Government agencies are reviewing information being reported in connection with the leaked tax documents from a law firm in Panama, said the Ministry of Finance (MOF) and the Monetary Authority of Singapore (MAS) last night.
The agencies are also doing the "necessary checks" in connection with the "so-called Panama Papers", said spokesmen for the MOF and MAS in an e-mail reply to The Straits Times.
"If there is evidence of wrongdoing by any individual or entity in Singapore, we will not hesitate to take firm action," they said.
About 72 current and former world leaders were named in a report on Sunday by a global journalists body after a year-long study of documents leaked from law firm Mossack Fonseca, which handled their offshore deals.
German daily Suddeutsche Zeitung had obtained the data from an anonymous source and shared it with the International Consortium of Investigative Journalists, which reviewed it with some 370 reporters from over 70 nations.
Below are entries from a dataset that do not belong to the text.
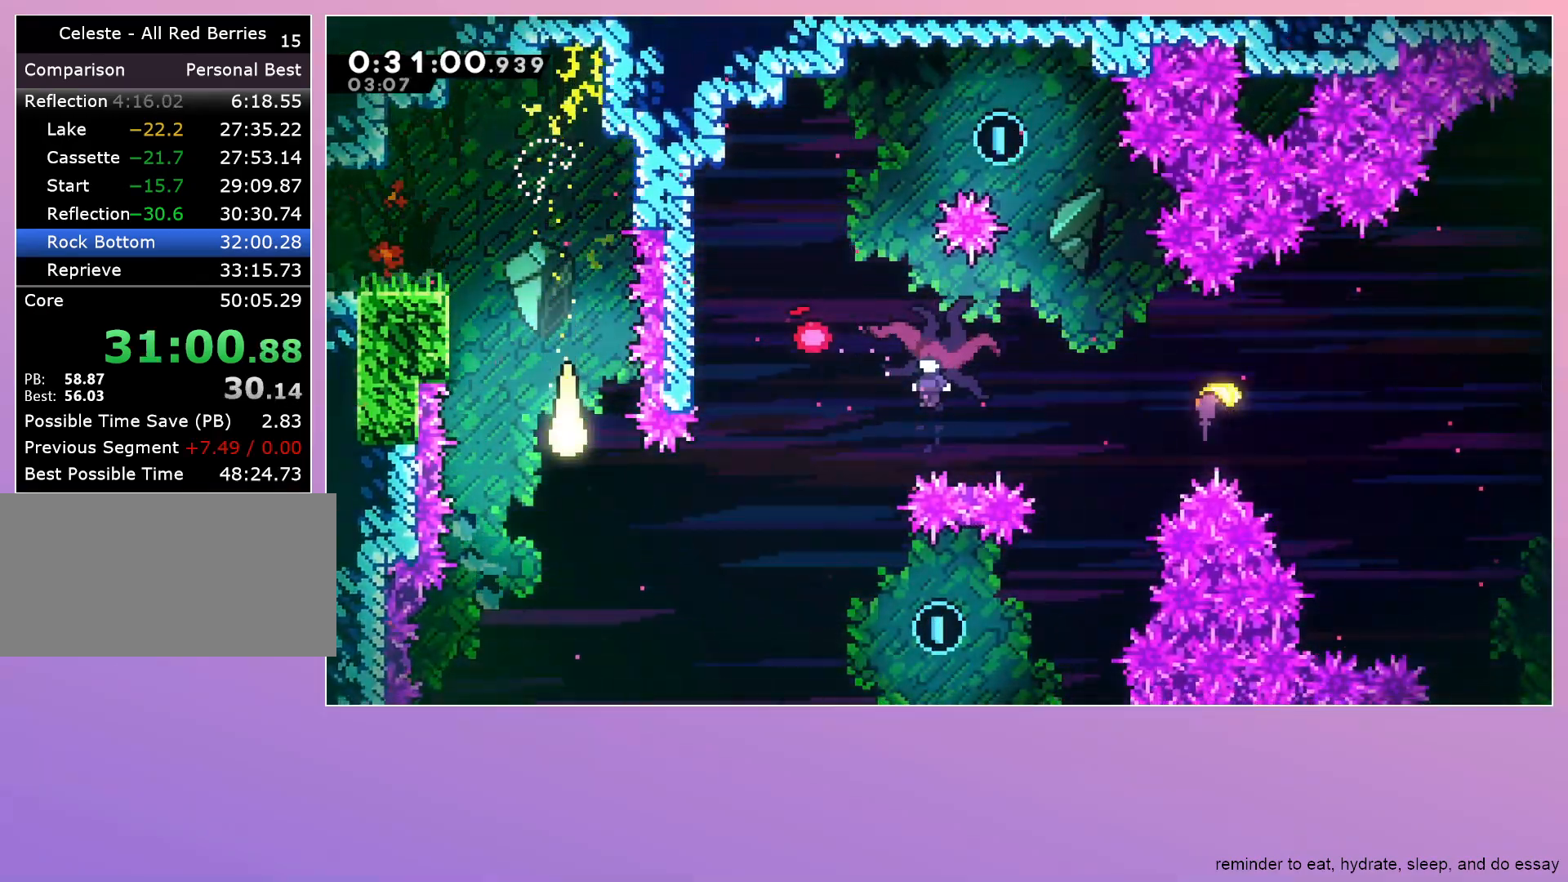
{"keys": ["right"], "events": [[317, "down", "up"]]}
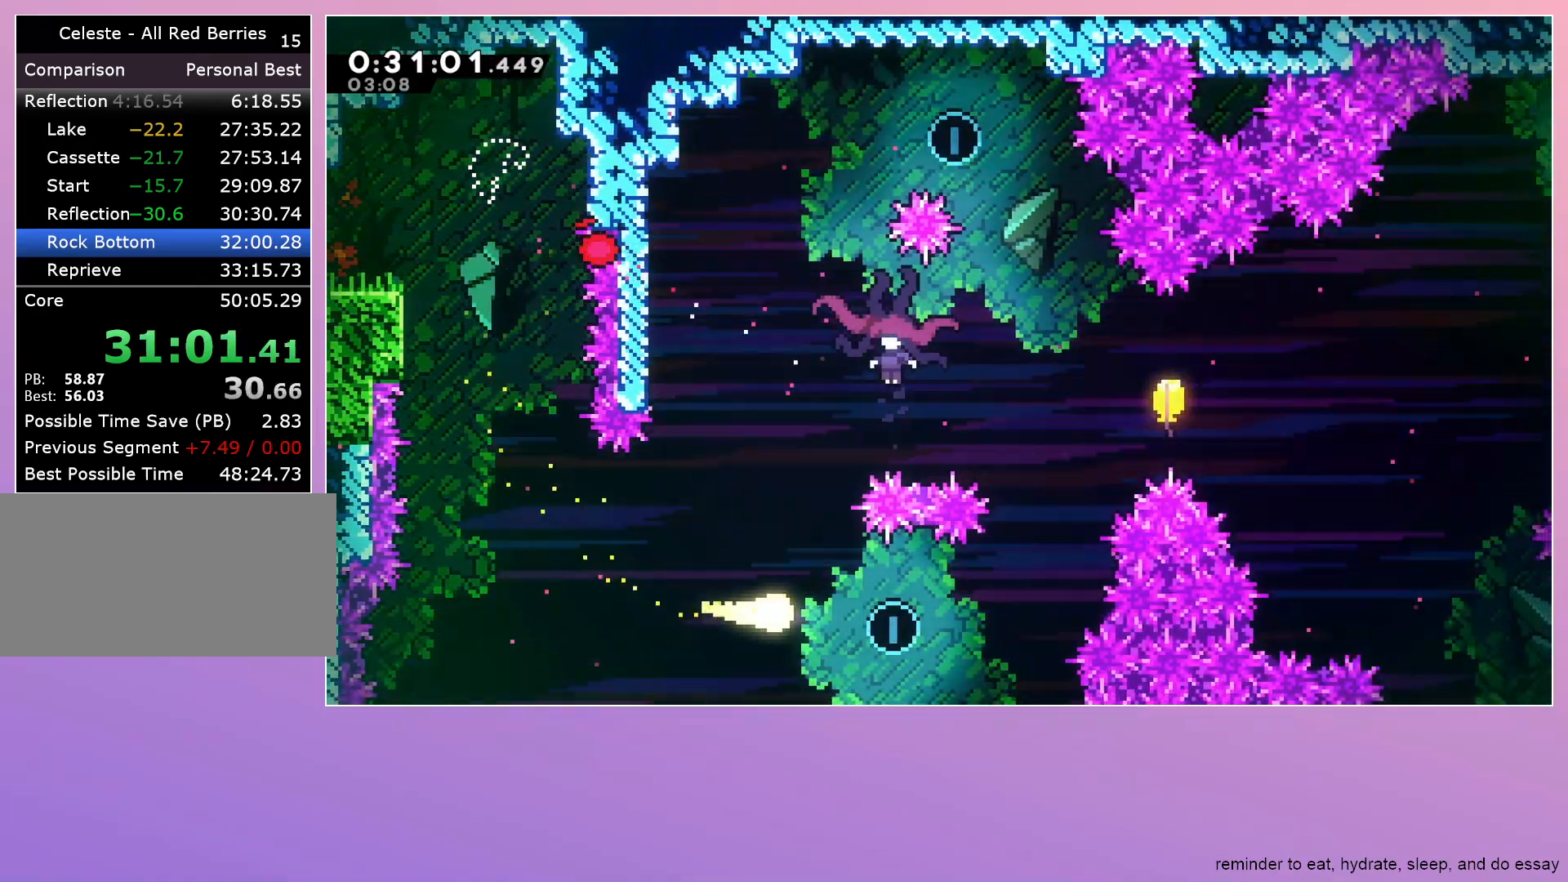
{"keys": ["left", "up"], "events": [[250, "up", "down"], [400, "right", "up"], [483, "left", "down"]]}
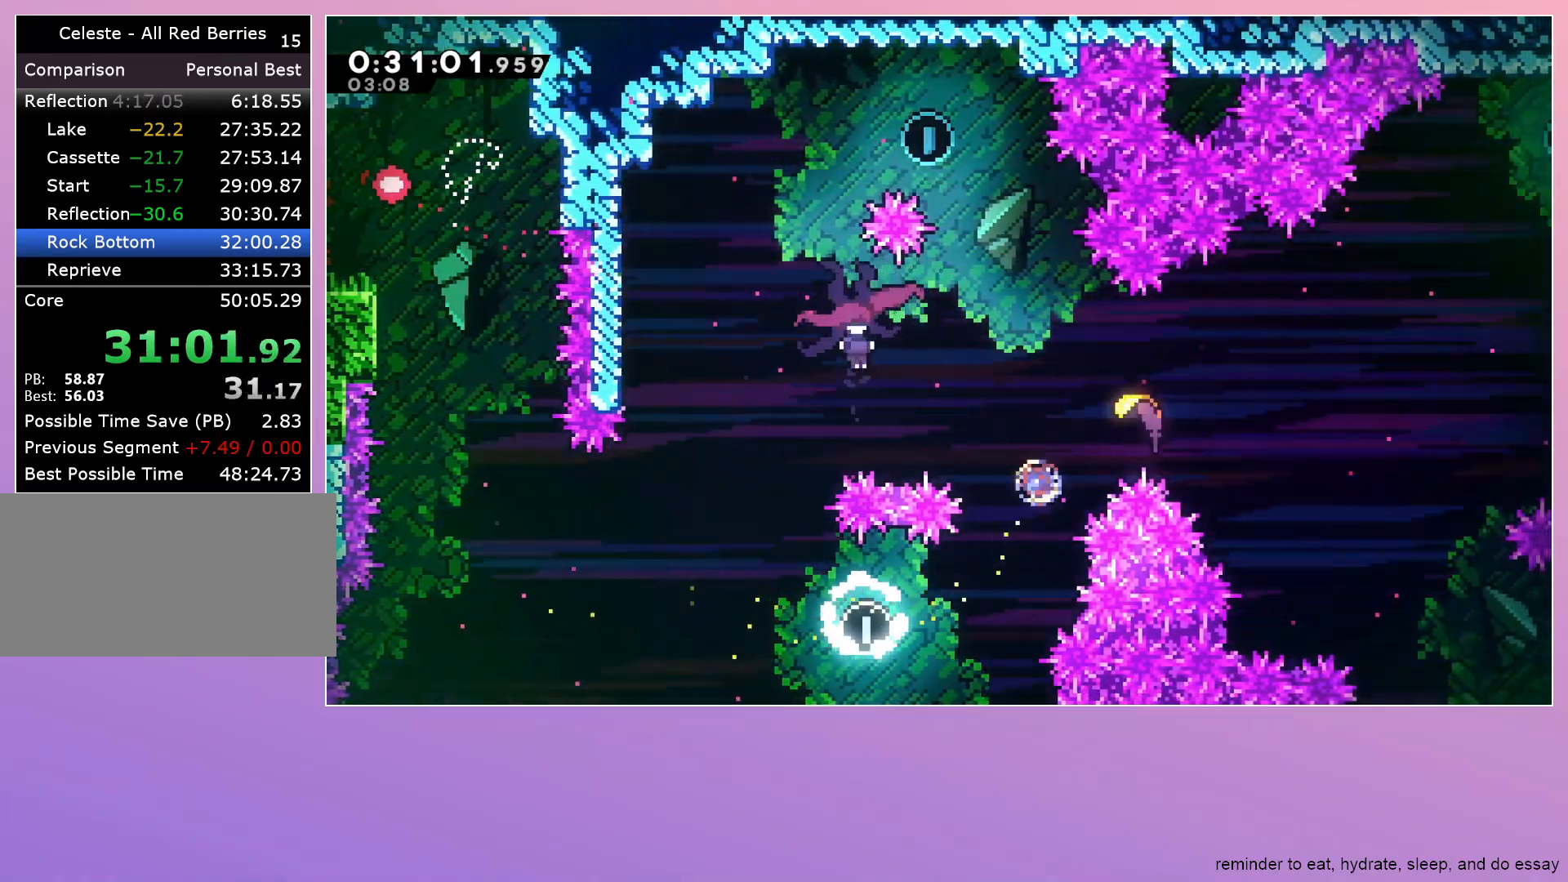
{"keys": ["left"], "events": [[33, "dash", "down"], [167, "dash", "up"], [217, "up", "up"]]}
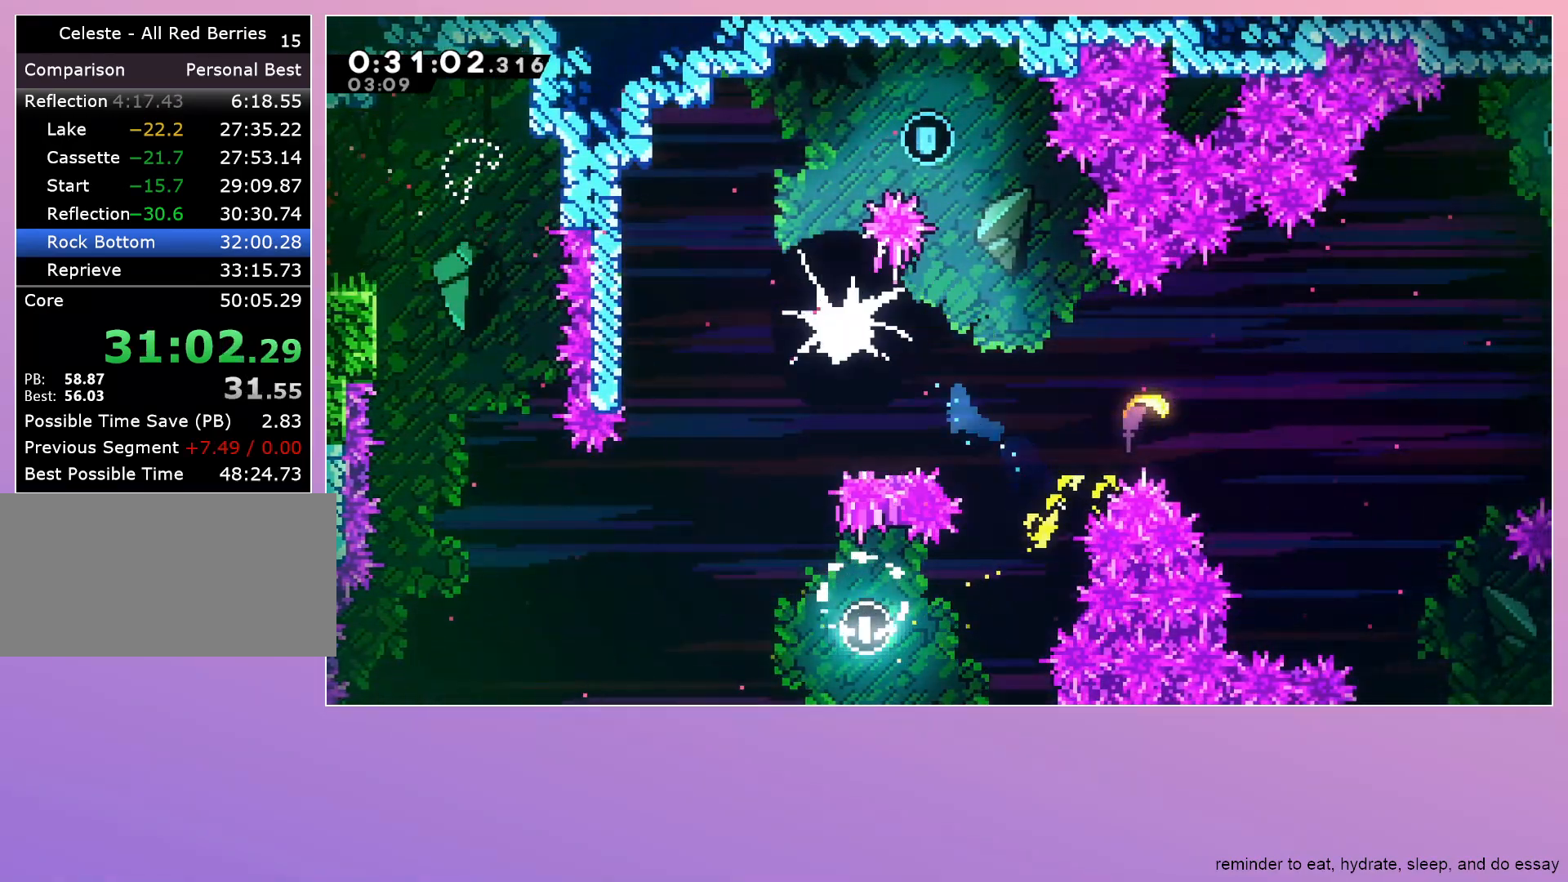
{"keys": ["jump", "right"], "events": [[367, "jump", "down"], [367, "left", "up"], [367, "right", "down"]]}
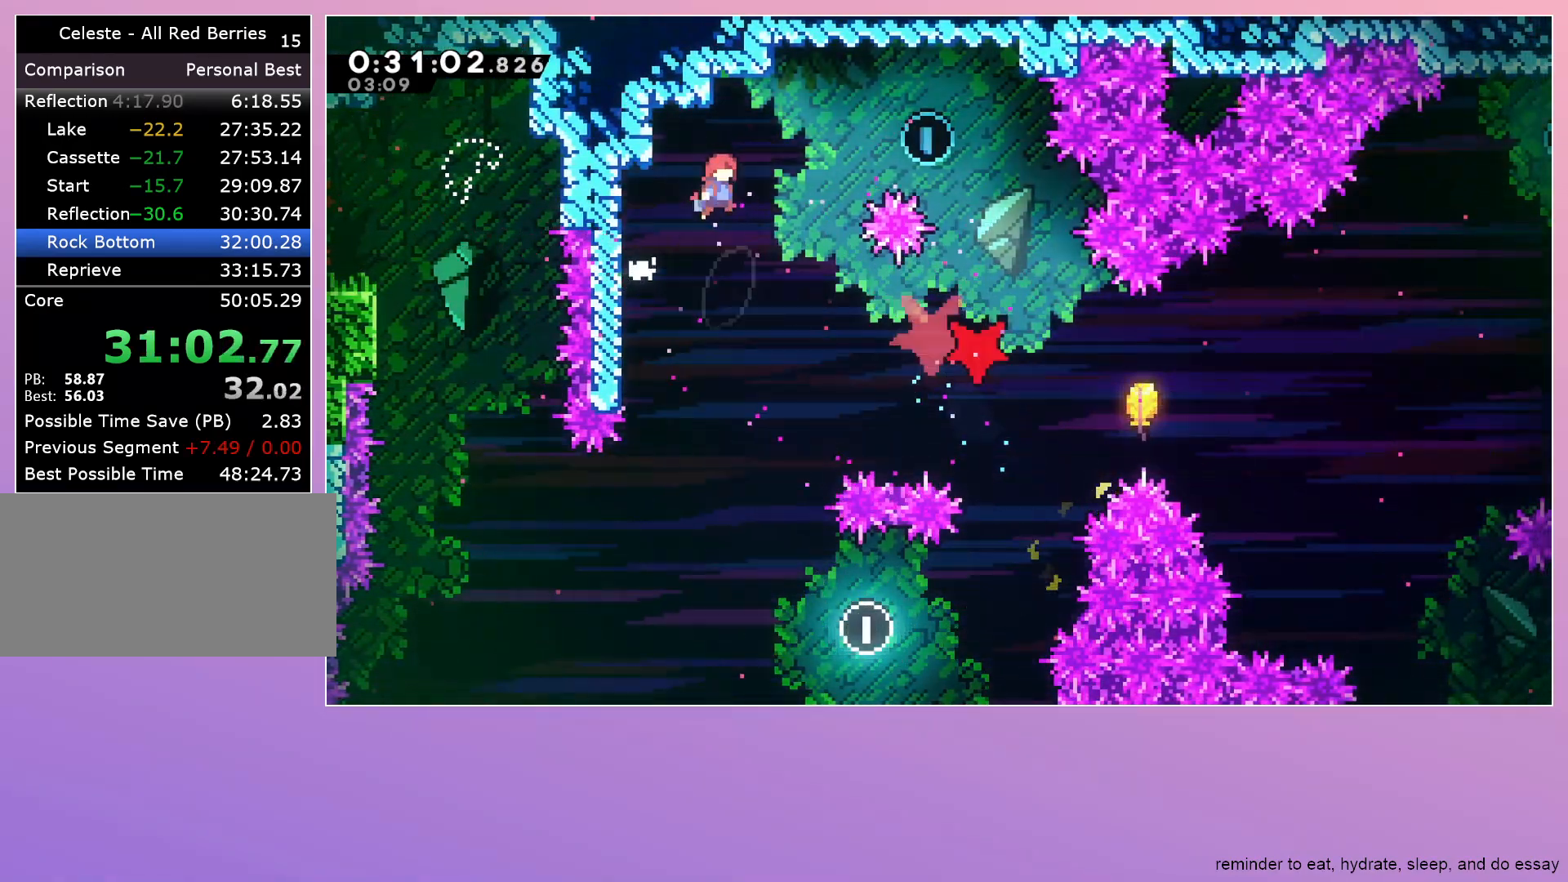
{"keys": ["right"], "events": [[150, "dash", "down"], [300, "dash", "up"], [300, "jump", "up"]]}
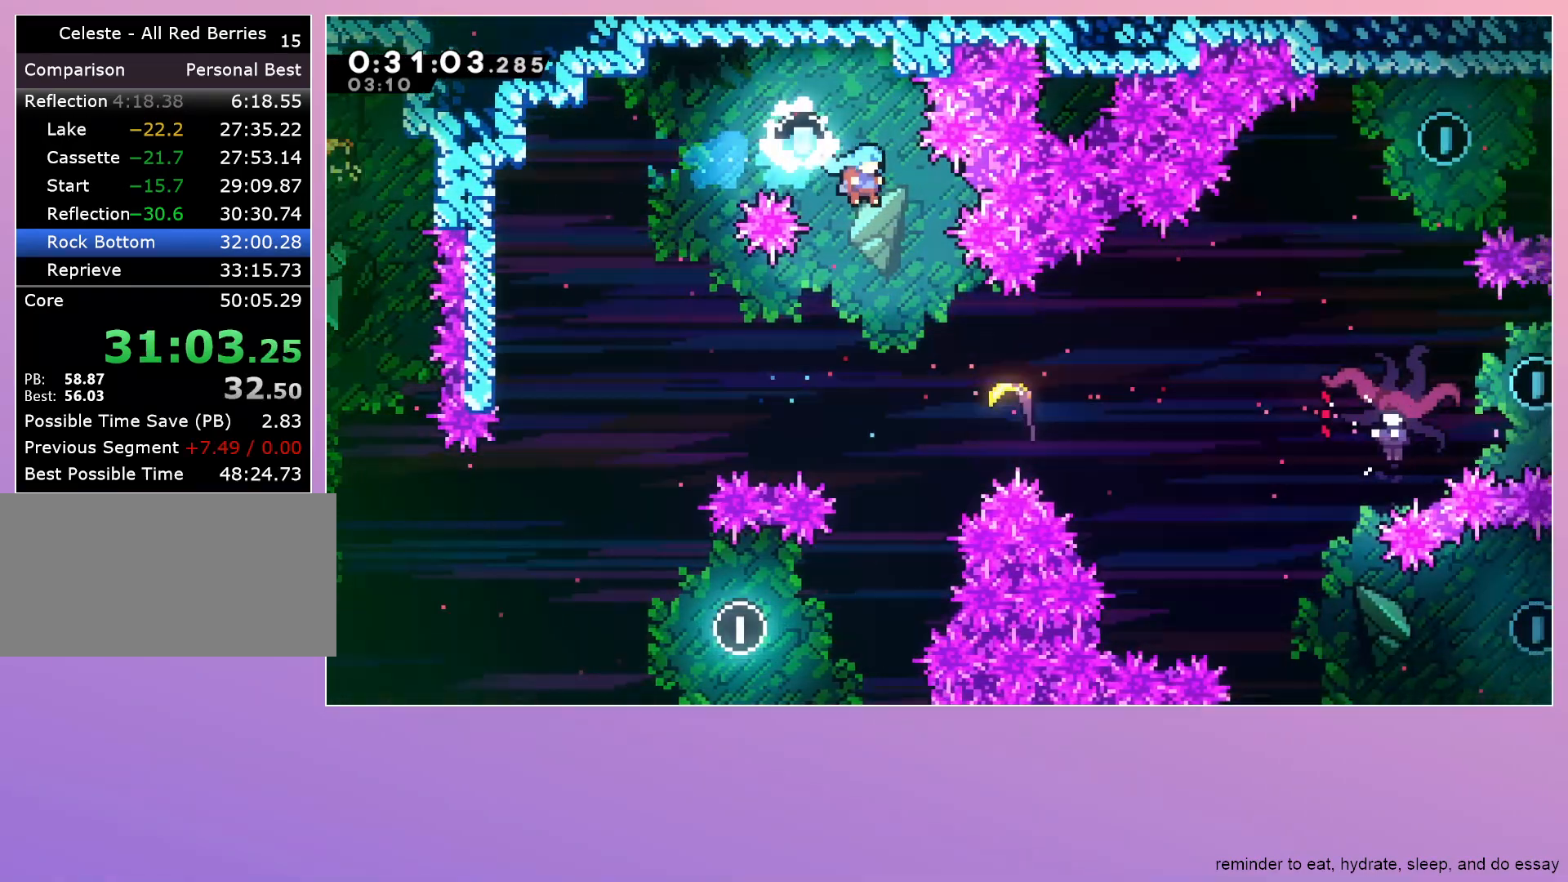
{"keys": ["right"], "events": []}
Dubbed the "Panama Papers", the documents have showed possible wrongdoings by high-profile figures using offshore firms or bank accounts for purposes such as money laundering and tax evasion.
"Singapore takes a serious view on tax evasion and will not tolerate its business and financial centre being used to facilitate tax-related crimes," said the MOF and MAS spokesmen.
"We have put in place a strong legal, tax and regulatory framework, coupled with a rigorous supervisory regime, to tackle cross-border tax evasion and avoidance."
The Global Forum on Transparency and Exchange of Information for Tax Purposes, an international body that assesses jurisdictions' implementation of the international standards on tax transparency, has said that Singapore's exchange of information regime is "largely compliant" with the international standard.
This is similar to its assessment of jurisdictions such as the US and Britain, said the spokesmen.